Bile acids are amphipathic molecules that were previously known to serve as fat solubilizers in the intestine in postprandial conditions. In the last two decades, bile acids have been recognized as signaling molecules regulating energy metabolism pathways via, amongst others, the farnesoid X receptor (FXR). Upon bile acid activation, FXR controls expression of genes involved in bile acid, lipid, glucose and amino acid metabolism. In addition, FXR activation has been shown to limit the inflammatory response. The central role of FXR in various aspects of metabolism and inflammation makes FXR an attractive drug target for several diseases, such as obesity, metabolic syndrome, non-alcoholic steatohepatitis, cholestasis and chronic inflammatory diseases of the liver and intestine. However, most of the currently available compounds impact on all discovered FXR-mediated functions and may have, on top of beneficial effects, undesired biological actions depending on the disease. Therefore, research efforts are increasingly focused on the development of selective FXR modulators, i.e. selective bile acid receptor modulators (SBARMs), aimed at limiting the potential side-effects of conventional full FXR agonists upon chronic treatment.
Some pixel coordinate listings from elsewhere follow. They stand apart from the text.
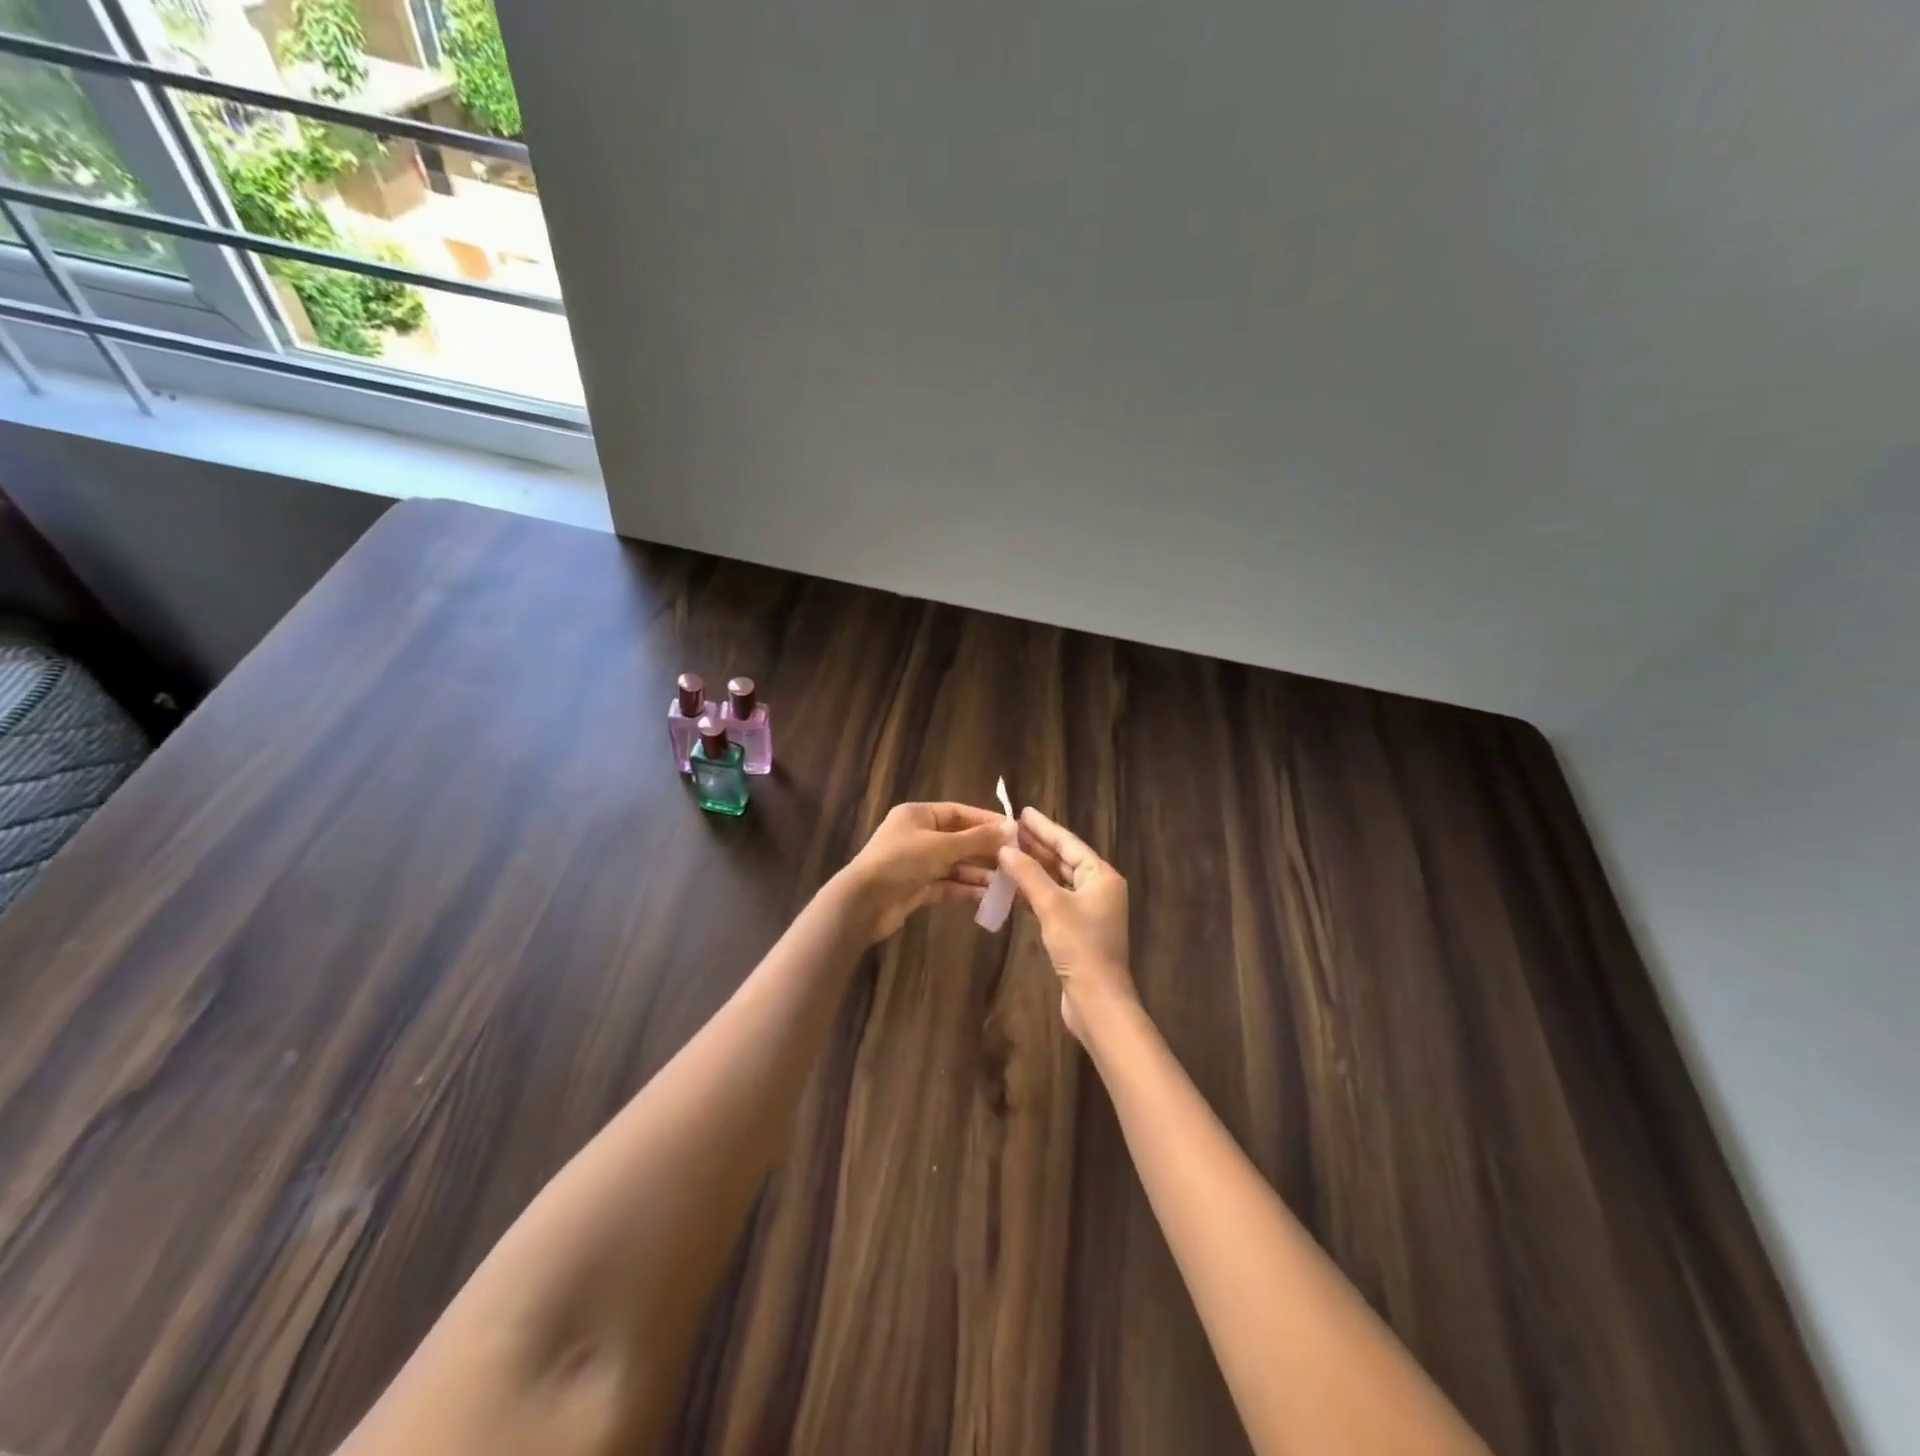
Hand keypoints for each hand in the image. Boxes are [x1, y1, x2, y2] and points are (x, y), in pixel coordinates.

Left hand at [834, 801, 1012, 942]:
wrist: (863, 903)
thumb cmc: (902, 862)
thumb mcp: (943, 846)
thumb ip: (977, 839)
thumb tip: (1011, 828)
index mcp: (918, 815)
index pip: (959, 812)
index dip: (986, 821)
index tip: (1014, 832)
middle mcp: (918, 836)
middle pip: (959, 840)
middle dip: (986, 851)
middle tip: (1016, 861)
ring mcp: (917, 863)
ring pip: (955, 865)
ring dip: (979, 873)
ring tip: (1007, 882)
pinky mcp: (917, 888)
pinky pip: (947, 885)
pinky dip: (966, 889)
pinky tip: (988, 897)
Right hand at [996, 808, 1135, 1042]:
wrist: (1097, 1000)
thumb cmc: (1080, 947)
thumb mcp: (1052, 905)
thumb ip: (1028, 874)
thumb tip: (1005, 848)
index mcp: (1101, 876)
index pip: (1069, 843)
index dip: (1045, 827)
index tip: (1023, 812)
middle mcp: (1098, 888)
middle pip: (1063, 859)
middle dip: (1037, 845)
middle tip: (1009, 829)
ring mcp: (1089, 910)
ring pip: (1057, 880)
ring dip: (1033, 868)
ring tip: (1006, 852)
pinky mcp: (1077, 929)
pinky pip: (1054, 899)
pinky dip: (1035, 891)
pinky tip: (1014, 886)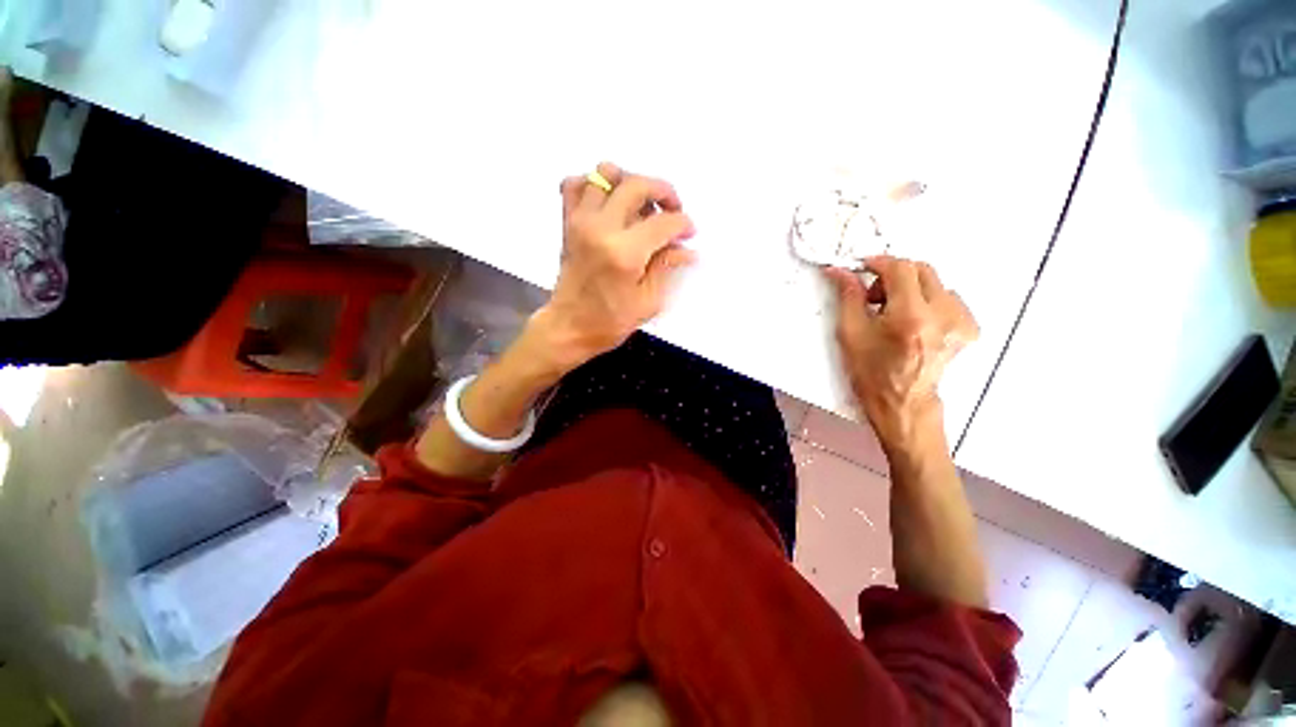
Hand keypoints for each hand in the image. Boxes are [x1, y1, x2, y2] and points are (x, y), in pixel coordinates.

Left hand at [530, 162, 696, 371]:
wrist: (568, 326)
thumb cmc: (610, 322)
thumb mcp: (648, 302)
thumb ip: (666, 267)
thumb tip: (687, 248)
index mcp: (624, 254)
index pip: (663, 222)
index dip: (683, 224)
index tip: (689, 233)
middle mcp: (601, 228)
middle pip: (637, 185)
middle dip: (664, 191)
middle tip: (672, 210)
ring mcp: (581, 221)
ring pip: (606, 173)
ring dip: (630, 182)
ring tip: (640, 205)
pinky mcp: (567, 222)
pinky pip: (575, 184)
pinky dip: (593, 184)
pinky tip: (608, 203)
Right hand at [825, 256, 977, 453]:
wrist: (902, 402)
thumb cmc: (871, 372)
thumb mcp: (850, 333)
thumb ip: (848, 297)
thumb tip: (839, 271)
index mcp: (910, 317)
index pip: (901, 268)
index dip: (879, 263)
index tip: (864, 268)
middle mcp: (943, 315)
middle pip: (921, 270)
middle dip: (894, 276)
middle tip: (875, 297)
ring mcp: (961, 321)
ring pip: (934, 283)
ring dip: (910, 289)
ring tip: (894, 314)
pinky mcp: (969, 327)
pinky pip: (948, 297)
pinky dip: (928, 301)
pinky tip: (914, 322)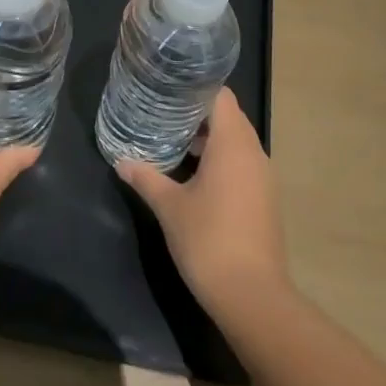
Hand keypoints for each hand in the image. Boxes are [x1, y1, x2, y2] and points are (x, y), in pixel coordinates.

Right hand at [116, 88, 288, 315]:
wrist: (252, 297)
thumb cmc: (208, 240)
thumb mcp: (169, 206)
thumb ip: (146, 177)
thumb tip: (121, 161)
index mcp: (233, 143)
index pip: (220, 95)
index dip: (195, 88)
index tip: (169, 89)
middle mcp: (253, 152)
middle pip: (229, 116)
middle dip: (197, 114)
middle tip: (164, 113)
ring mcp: (263, 177)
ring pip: (236, 142)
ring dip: (209, 139)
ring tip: (174, 142)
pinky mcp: (265, 199)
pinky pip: (242, 164)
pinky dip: (221, 161)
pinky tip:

Here, we review the rationale for the design of SBARMs comprising dissociation between metabolic and inflammatory signaling, gene-selective and tissue-specific targeting. We discuss the potential structural mechanisms underlying the binding properties of dissociating ligands of FXR in light of ongoing efforts on the generation of dissociated ligands for otxher nuclear receptors, as well as their pharmacological and therapeutic potential.

胆汁酸是两亲性分子，以前在餐后条件下可在肠道中充当脂肪增溶剂。在过去的二十年中，胆汁酸已被认为是通过法尼醇X受体（FXR）等调控能量代谢途径的信号分子。胆汁酸活化后，FXR控制胆汁酸，脂质，葡萄糖和氨基酸代谢中涉及的基因的表达。另外，已经表明FXR激活限制了炎症反应。FXR在代谢和炎症各个方面的核心作用使FXR成为多种疾病的引人注目的药物靶标，例如肥胖，代谢综合征，非酒精性脂肪性肝炎，胆汁淤积以及肝和肠的慢性炎症性疾病。然而，大多数当前可用的化合物都会影响所有已发现的FXR介导的功能，并且除了有益作用之外，还可能具有取决于疾病的不良生物作用。因此，研究努力越来越集中在选择性FXR调节剂，即选择性胆汁酸受体调节剂（SBARM）的开发上，旨在限制常规全FXR激动剂对慢性治疗的潜在副作用。

在这里，我们回顾了SBARMs设计的基本原理，包括代谢和炎症信号，基因选择性和组织特异性靶向之间的分离。根据正在进行的针对其他核受体的解离配体的产生以及它们的药理和治疗潜力，我们讨论了FXR解离配体的结合特性背后的潜在结构机制。